Eine konsumistische Haltung schließt sich gegenüber ihrer Musik von selbst aus, denn die vielseitige, in Kiew ausgebildete Komponistin Anna Korsun verlangt dem Hörer häufig eine konzentrierte Einstellung ab. Sie experimentiert mit Klängen und Geräuschen, gerne um die menschliche Stimme herum, die mit elektronischen Medien, aber auch mit traditionellen Instrumenten verbunden wird. Bei der Preisverleihung des Open Ear Award im Jahr 2018 wurde ihrer Musik eine besondere Unmittelbarkeit zugeschrieben, die Melancholie und Sentimentalität jedoch ausschließt.

Die Kenntnisse und Fertigkeiten, die sie an der Nationalen Musikakademie Kiew, später an der Musikhochschschule München bei Moritz Eggert erwarb, nutzt sie seither verzahnt mit hohem Einsatz: Anna Korsun agiert sowohl als Pianistin und Sängerin als auch Dirigentin und selbstinitiativ vorgehende Komponistin. Sie rief in München, Kiew und Moskau eigene Konzertreihen ins Leben, etwa Evening of Low Music oder 6+1. Ihre Werke wurden auf verschiedenen europäischen Festivals gespielt, sei es im Warschauer Herbst oder bei Musica viva in Lissabon. Sowohl ihrer Kreativität in der Begründung eigener Konzertforen und -formate als auch beim Vordringen in neue tonschöpferische Genres ist ein besonders kraftvoller Zugriff eigen.

Der Ukrainerin wurde 2018 sowohl der begehrte Preis der Villa Massimo in Rom verliehen als auch der Berliner Kunstpreis; sie ging im letzten Jahr ebenso aus dem Impuls Wettbewerb Komponisten für 2023 als Preisträgerin hervor. Ihr Kammermusikstück Marevo, um ein markantes Beispiel zu nennen, bildet vordergründig den Klang von Alarmsirenen ab und sticht durch die eigenwillige Besetzung heraus; es ist für zwei Singende Sägen, für zwei Geigen, zwei Violoncelli und Klavier gesetzt.

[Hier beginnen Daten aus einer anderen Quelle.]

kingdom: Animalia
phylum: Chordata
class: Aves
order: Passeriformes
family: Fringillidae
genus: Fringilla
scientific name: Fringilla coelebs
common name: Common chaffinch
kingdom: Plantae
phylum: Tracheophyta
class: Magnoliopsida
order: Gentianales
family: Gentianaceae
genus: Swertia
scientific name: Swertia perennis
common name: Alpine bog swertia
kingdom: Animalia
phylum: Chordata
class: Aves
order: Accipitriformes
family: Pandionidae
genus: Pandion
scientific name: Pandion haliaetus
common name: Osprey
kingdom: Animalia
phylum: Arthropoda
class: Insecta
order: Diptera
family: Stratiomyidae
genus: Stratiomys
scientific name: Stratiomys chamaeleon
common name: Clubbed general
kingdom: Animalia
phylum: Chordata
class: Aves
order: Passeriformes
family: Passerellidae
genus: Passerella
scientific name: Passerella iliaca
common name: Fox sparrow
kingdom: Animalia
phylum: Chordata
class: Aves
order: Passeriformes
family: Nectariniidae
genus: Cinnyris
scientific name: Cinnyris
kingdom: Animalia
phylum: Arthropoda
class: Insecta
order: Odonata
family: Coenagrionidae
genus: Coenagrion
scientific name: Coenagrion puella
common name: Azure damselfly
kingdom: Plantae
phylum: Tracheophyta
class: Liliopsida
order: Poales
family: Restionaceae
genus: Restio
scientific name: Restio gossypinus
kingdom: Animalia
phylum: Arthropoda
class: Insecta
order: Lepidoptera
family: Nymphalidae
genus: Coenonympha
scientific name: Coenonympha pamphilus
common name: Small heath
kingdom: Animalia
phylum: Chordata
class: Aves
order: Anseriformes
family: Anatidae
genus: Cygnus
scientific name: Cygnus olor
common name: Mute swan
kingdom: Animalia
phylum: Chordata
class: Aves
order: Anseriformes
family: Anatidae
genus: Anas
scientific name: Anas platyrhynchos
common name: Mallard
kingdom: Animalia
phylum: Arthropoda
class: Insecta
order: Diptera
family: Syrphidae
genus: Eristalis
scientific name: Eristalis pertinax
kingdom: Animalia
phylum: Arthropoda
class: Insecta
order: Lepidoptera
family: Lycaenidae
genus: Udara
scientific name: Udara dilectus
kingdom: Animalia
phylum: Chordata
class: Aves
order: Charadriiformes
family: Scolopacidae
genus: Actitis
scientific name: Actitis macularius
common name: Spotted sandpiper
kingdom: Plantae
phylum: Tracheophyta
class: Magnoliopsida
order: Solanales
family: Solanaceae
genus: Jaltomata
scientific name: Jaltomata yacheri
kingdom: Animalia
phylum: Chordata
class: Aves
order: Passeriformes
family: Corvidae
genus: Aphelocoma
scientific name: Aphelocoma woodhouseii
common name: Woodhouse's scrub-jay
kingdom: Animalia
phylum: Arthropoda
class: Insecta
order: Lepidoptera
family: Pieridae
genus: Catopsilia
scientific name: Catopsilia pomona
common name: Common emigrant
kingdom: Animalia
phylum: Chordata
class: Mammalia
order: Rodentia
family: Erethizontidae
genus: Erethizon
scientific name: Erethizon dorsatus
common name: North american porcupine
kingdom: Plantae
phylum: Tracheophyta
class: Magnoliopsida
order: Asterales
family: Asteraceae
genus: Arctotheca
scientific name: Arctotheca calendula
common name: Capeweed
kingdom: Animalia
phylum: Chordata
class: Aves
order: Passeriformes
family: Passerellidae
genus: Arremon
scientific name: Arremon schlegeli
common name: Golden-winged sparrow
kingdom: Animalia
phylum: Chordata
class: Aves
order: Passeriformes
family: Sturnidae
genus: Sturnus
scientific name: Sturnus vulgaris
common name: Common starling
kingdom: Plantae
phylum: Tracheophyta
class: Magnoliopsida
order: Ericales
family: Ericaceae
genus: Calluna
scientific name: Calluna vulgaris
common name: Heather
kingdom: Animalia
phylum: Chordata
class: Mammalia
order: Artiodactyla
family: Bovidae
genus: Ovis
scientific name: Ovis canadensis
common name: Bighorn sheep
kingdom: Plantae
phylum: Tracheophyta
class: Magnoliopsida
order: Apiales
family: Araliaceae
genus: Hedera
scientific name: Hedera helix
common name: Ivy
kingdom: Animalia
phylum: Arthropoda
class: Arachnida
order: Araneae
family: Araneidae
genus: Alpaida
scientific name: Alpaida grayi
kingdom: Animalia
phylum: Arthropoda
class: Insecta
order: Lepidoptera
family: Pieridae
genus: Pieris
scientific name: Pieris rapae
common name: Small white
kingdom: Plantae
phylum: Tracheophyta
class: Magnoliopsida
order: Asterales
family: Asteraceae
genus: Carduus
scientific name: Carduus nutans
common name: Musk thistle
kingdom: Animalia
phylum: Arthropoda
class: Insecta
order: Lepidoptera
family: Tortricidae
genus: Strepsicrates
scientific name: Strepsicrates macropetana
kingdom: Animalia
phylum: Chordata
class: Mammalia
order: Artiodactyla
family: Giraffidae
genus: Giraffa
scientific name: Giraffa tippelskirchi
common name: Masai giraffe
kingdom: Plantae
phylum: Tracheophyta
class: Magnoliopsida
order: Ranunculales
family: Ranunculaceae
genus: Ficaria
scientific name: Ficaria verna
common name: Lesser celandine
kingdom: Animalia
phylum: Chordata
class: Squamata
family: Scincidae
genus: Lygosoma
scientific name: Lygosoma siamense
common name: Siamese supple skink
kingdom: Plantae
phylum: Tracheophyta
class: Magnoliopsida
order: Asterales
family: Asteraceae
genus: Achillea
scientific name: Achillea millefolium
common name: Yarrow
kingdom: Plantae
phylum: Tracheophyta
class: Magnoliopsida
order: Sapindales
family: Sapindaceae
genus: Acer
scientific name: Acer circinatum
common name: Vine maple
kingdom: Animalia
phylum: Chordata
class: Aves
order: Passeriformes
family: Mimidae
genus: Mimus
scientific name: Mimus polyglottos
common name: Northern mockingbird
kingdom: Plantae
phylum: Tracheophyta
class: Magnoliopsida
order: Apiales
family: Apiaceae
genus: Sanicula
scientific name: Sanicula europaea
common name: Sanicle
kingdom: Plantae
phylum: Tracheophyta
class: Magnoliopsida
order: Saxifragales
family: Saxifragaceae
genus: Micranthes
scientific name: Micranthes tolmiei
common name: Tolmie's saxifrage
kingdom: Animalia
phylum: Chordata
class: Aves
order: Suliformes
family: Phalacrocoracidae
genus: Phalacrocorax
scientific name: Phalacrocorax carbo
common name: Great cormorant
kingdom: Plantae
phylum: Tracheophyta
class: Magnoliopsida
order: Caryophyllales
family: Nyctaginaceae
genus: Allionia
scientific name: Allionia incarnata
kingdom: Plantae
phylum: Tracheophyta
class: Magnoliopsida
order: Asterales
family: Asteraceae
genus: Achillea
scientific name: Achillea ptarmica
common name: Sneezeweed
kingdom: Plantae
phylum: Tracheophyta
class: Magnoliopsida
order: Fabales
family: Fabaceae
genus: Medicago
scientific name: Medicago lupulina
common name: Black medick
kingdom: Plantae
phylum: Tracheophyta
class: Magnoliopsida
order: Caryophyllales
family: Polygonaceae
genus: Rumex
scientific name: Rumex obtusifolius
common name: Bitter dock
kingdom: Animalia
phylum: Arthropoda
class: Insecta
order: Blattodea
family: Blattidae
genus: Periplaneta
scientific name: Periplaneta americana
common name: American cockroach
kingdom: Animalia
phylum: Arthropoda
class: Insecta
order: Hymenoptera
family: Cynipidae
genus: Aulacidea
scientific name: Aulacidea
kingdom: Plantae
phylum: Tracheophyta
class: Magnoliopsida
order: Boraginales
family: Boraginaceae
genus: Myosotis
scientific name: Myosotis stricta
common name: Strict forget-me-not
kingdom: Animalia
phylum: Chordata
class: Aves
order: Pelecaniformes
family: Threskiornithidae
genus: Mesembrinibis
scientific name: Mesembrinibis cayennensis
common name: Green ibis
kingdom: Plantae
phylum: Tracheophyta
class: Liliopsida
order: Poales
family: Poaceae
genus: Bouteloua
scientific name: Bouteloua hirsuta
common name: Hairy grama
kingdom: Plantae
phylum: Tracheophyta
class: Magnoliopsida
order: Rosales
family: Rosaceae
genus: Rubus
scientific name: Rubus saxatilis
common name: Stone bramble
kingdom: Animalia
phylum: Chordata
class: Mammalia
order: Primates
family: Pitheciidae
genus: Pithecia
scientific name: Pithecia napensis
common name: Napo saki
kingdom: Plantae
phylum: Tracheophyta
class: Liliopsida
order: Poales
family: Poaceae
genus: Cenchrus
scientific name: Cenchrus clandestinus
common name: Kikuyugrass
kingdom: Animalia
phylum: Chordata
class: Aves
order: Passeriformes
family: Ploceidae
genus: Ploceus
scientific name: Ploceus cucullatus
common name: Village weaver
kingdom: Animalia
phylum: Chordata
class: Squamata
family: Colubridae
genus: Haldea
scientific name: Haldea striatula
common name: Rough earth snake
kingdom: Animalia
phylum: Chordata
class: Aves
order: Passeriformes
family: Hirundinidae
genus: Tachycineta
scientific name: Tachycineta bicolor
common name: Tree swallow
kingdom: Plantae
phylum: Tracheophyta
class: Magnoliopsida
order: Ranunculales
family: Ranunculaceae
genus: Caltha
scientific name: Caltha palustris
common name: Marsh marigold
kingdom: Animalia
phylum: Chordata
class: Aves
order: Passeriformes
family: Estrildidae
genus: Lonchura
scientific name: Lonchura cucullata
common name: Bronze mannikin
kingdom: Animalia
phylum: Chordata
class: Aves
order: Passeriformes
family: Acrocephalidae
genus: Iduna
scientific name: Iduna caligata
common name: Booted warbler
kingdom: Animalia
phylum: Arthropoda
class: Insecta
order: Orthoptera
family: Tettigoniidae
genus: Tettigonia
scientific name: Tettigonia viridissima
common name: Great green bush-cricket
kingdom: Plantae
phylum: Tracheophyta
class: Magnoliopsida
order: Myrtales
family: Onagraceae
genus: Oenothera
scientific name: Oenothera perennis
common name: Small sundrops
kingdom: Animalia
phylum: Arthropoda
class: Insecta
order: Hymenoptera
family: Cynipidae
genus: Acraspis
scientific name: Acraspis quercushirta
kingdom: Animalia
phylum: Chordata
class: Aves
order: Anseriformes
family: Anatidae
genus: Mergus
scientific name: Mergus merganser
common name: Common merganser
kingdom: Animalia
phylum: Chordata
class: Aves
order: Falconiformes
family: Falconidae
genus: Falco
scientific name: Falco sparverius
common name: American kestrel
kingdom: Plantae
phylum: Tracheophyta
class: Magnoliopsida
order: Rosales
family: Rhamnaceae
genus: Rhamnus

Die schwebende Sphäre der lang ausgehaltenen Zusammenklänge, die den Eindruck von Alarmsirenen erwecken (sollen), wird darin durch von Mal zu Mal gesteigerte, zunächst unisonierende, dann aber im Tonvorrat changierende parallel geführte Glissandi in dauerhafte Unruhe versetzt, es werden dabei immer wieder neue harmonische Konstellationen erprobt, die ausgedünnt, enggeführt und in ihrem Spektrum immer wieder aufgeweitet werden. Eine der Hauptcharakteristika ihres Schaffens sowohl als Ausführende und Leitende als auch in der Eigenschaft der Komponistin ist das Timing im Sinne eines stimmigen Einsatzes, der Überraschungseffekte nicht ausschließt. Die Basis statischer Ruhe in einigen von Korsuns Werken lässt an Konzepte ihres Landsmanns Walentyn Silvestrow denken.
Anna Korsun: Aqua sonare (2008) für Klavier
Literatur u.a.
Martin Tchiba: Aus Stille geboren: Die Musik der ukrainischen Komponistin Anna Korsun. In: Neue Zeitschrift für Musik. Bd. 176. 2015. S. 59 – 61.